▸ Data for analysis:
##########

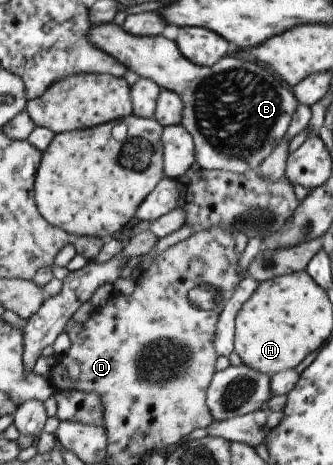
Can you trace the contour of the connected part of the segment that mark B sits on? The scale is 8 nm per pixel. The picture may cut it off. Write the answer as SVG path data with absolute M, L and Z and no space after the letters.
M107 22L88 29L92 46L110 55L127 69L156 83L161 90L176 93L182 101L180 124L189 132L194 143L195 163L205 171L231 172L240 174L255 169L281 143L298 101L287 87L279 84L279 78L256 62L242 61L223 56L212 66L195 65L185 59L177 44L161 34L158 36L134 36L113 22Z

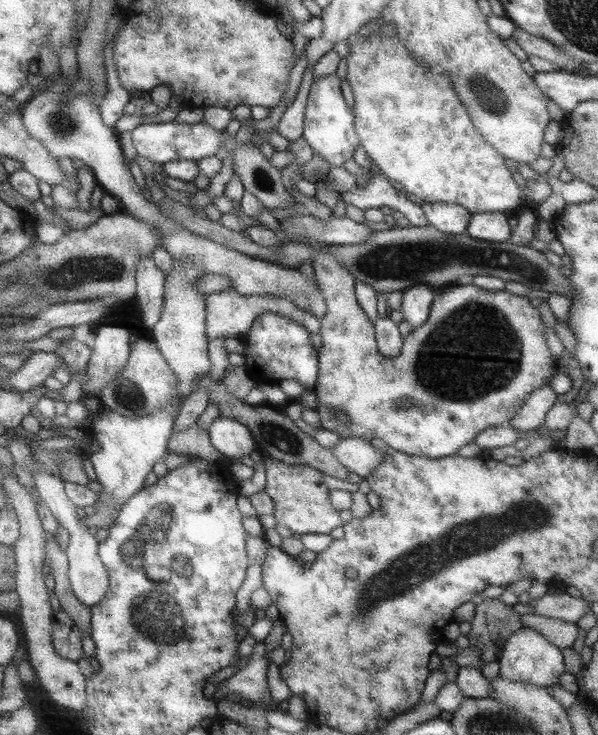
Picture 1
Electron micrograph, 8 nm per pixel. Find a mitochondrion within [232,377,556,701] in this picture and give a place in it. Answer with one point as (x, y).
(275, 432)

##########

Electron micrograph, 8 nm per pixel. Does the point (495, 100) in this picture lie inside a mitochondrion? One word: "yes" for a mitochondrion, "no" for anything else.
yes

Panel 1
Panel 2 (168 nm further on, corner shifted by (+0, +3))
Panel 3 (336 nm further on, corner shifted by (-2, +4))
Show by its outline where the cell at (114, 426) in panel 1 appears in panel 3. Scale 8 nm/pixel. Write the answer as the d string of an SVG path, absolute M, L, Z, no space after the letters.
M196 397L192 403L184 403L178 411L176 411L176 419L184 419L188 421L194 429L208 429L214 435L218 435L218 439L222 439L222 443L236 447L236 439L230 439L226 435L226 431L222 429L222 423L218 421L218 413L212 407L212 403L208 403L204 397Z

##########

▸ Task goal: Find the line with "Electron micrograph, 8 nm per pixel. Does" in the entries above. Retype it and each line after it, exactly, through the line with "Panel 3 (336", and stop there.

▸ Result of the task:
Electron micrograph, 8 nm per pixel. Does the point (495, 100) in this picture lie inside a mitochondrion? One word: "yes" for a mitochondrion, "no" for anything else.
yes

Panel 1
Panel 2 (168 nm further on, corner shifted by (+0, +3))
Panel 3 (336 nm further on, corner shifted by (-2, +4))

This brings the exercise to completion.